Saved entries:
%%

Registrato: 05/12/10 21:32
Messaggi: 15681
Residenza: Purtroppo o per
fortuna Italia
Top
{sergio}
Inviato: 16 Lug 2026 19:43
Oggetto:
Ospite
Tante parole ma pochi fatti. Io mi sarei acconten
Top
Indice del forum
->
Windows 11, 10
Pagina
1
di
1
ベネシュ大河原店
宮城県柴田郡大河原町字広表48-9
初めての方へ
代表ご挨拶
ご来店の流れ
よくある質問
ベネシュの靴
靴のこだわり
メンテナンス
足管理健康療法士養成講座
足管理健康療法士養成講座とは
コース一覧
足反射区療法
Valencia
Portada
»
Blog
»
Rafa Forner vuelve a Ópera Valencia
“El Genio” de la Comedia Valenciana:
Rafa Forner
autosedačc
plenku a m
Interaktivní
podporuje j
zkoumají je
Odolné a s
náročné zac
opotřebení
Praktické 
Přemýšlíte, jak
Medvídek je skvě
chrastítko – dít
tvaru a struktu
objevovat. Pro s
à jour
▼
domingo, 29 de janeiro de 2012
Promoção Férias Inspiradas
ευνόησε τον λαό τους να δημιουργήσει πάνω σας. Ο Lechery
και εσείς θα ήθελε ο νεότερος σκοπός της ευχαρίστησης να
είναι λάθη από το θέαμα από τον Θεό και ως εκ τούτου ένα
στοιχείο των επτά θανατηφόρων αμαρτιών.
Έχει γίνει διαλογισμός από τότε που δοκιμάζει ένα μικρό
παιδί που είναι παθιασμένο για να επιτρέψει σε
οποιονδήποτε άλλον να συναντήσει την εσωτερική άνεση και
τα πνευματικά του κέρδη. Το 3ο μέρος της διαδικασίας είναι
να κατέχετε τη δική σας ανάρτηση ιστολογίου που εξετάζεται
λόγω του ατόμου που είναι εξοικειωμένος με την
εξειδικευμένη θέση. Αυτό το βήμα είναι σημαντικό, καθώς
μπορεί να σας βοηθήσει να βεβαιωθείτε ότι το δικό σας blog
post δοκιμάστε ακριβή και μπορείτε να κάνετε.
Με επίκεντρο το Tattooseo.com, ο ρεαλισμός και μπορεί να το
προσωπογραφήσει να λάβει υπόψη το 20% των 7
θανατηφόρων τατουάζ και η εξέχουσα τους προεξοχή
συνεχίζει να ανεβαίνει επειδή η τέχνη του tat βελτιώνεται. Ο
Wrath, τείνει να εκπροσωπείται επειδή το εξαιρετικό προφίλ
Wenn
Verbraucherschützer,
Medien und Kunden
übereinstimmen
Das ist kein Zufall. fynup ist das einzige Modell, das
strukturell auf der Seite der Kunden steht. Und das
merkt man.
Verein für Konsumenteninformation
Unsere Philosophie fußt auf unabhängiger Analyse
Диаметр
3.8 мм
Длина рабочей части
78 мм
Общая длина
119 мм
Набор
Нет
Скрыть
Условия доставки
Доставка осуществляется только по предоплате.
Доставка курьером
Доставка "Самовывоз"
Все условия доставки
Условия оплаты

%%

_About this exercise_
Go through the records above line by line and say how many lines include "επειδή", giving only that number.

_Exercise response_
2